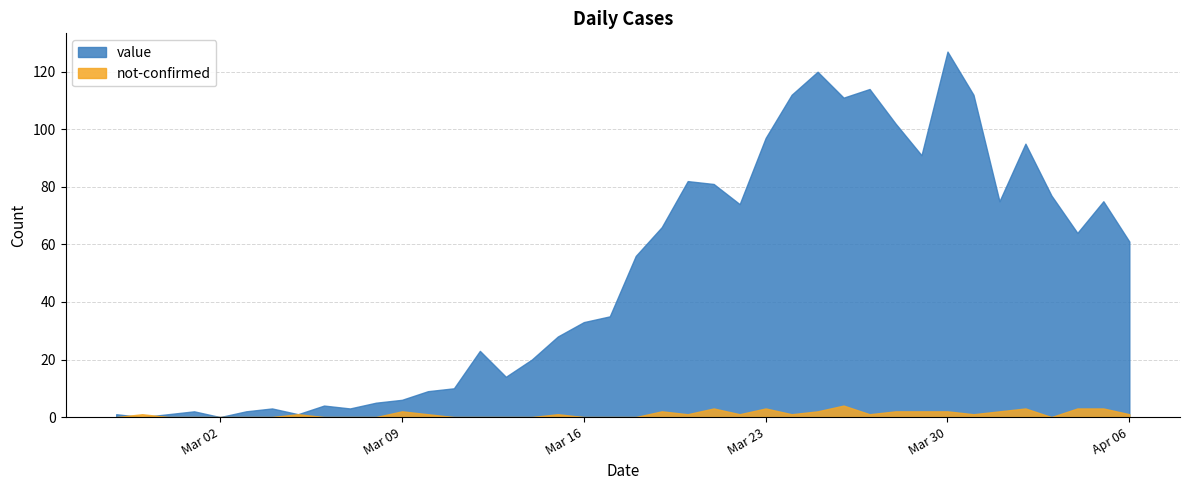

Does the chart have visible grid lines?

Yes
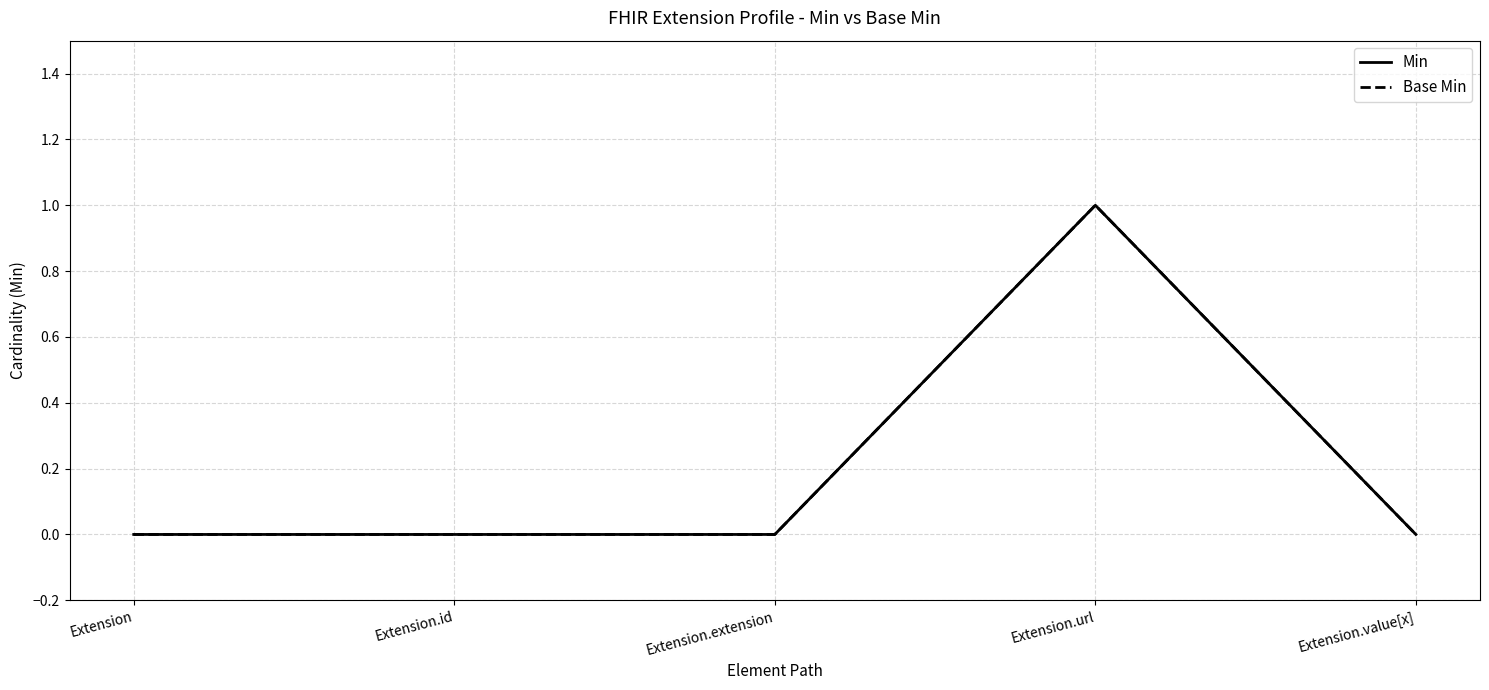

True or false: Base Min and Min intersect in this chart.

False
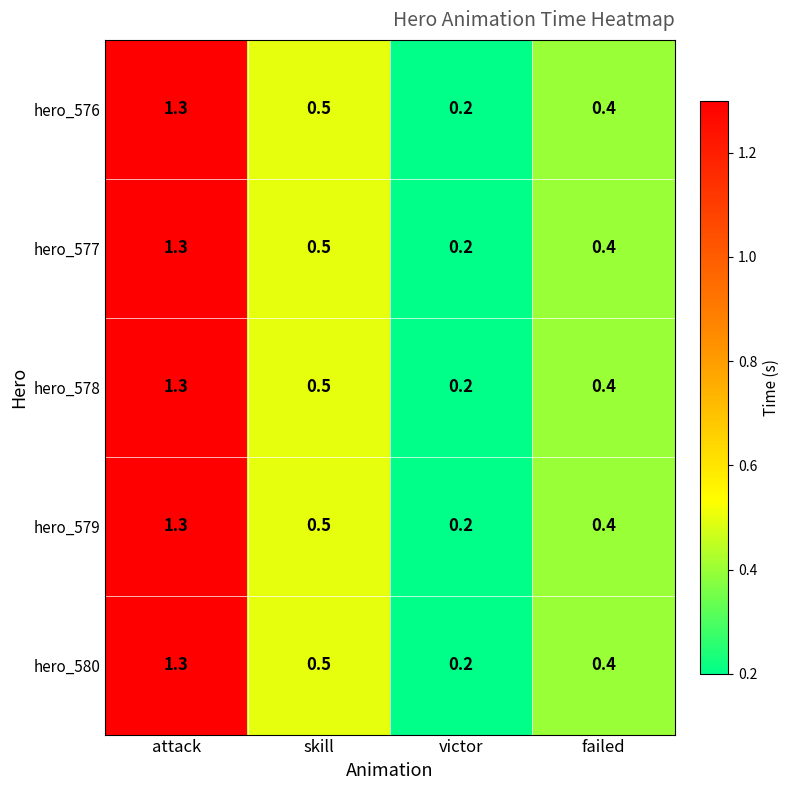

At which label is hero_576 closest to 0?

victor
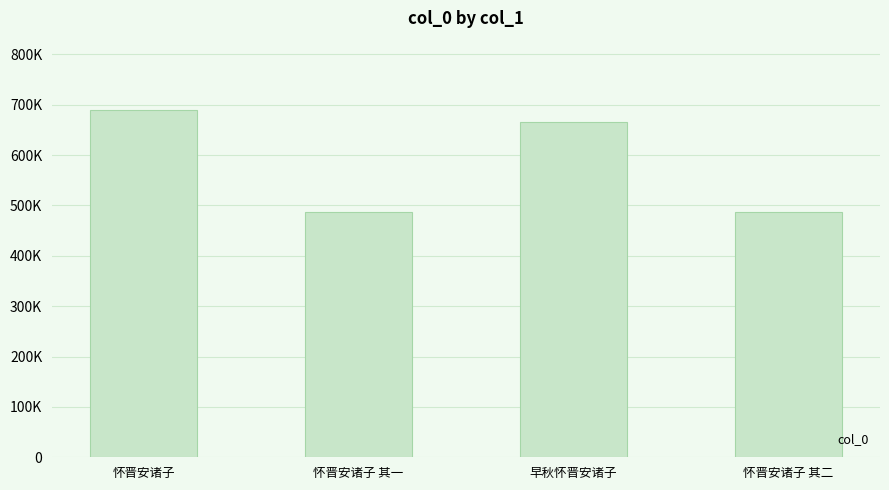

The value at 早秋怀晋安诸子 is 665783. True or false?

True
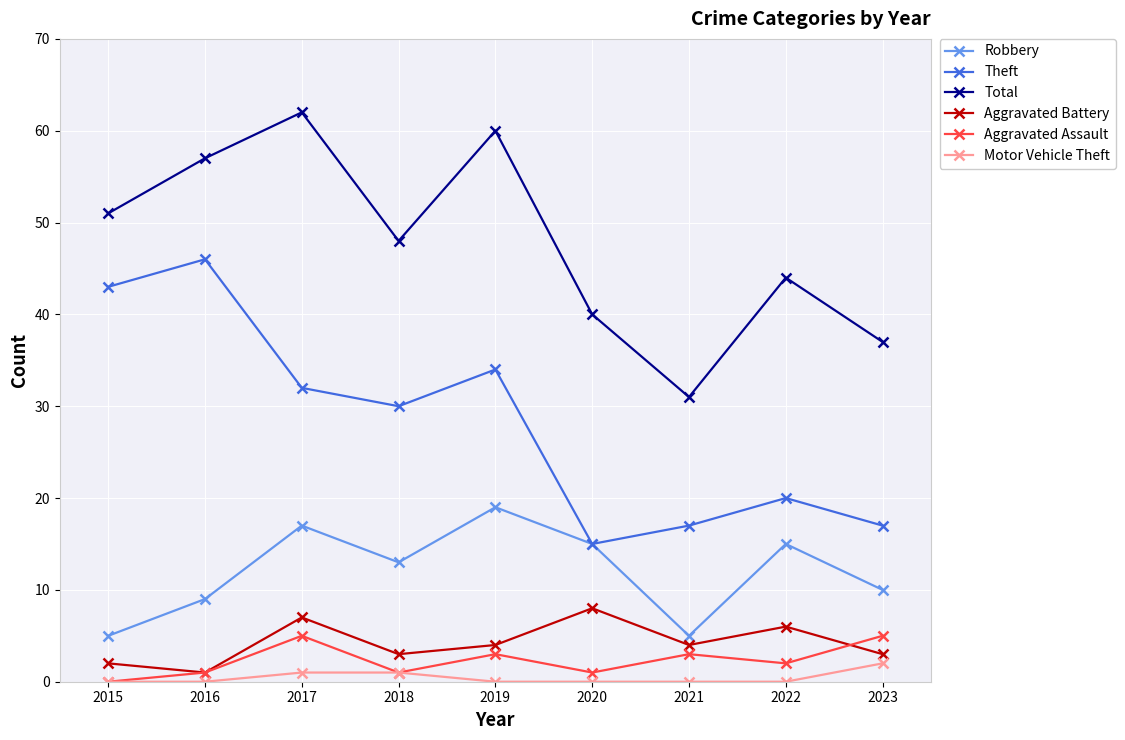

List the series in order of their peak value, highest first.

Total, Theft, Robbery, Aggravated Battery, Aggravated Assault, Motor Vehicle Theft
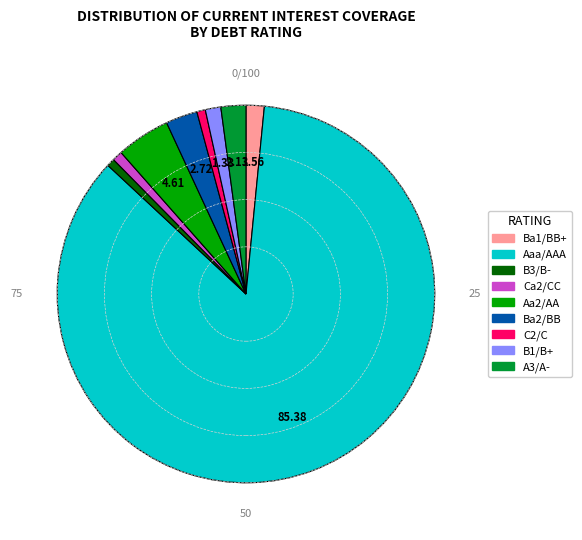

Is there any slice that represents more than half of the pie?

Yes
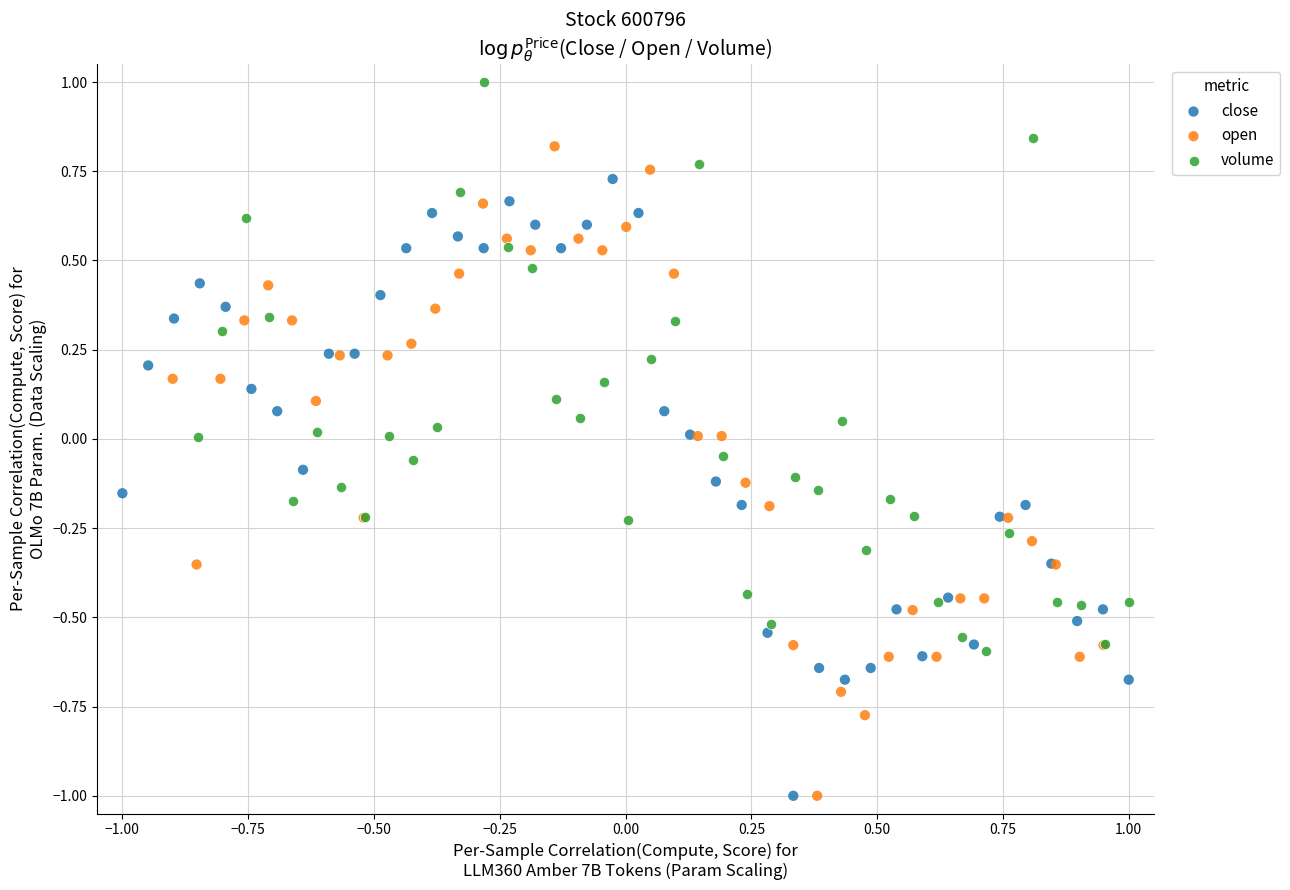

Which series reaches the maximum Y coordinate?

volume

━━━━

Exercise: Switch every "chart" to "plot" in the stretch from the start of the material through the line containing "Total, Theft, Robbery, Aggravated", and give those lines again with nothing else altered. Leave the pictures out.

Written response:
Does the plot have visible grid lines?

Yes

True or false: Base Min and Min intersect in this plot.

False

At which label is hero_576 closest to 0?

victor

The value at 早秋怀晋安诸子 is 665783. True or false?

True

List the series in order of their peak value, highest first.

Total, Theft, Robbery, Aggravated Battery, Aggravated Assault, Motor Vehicle Theft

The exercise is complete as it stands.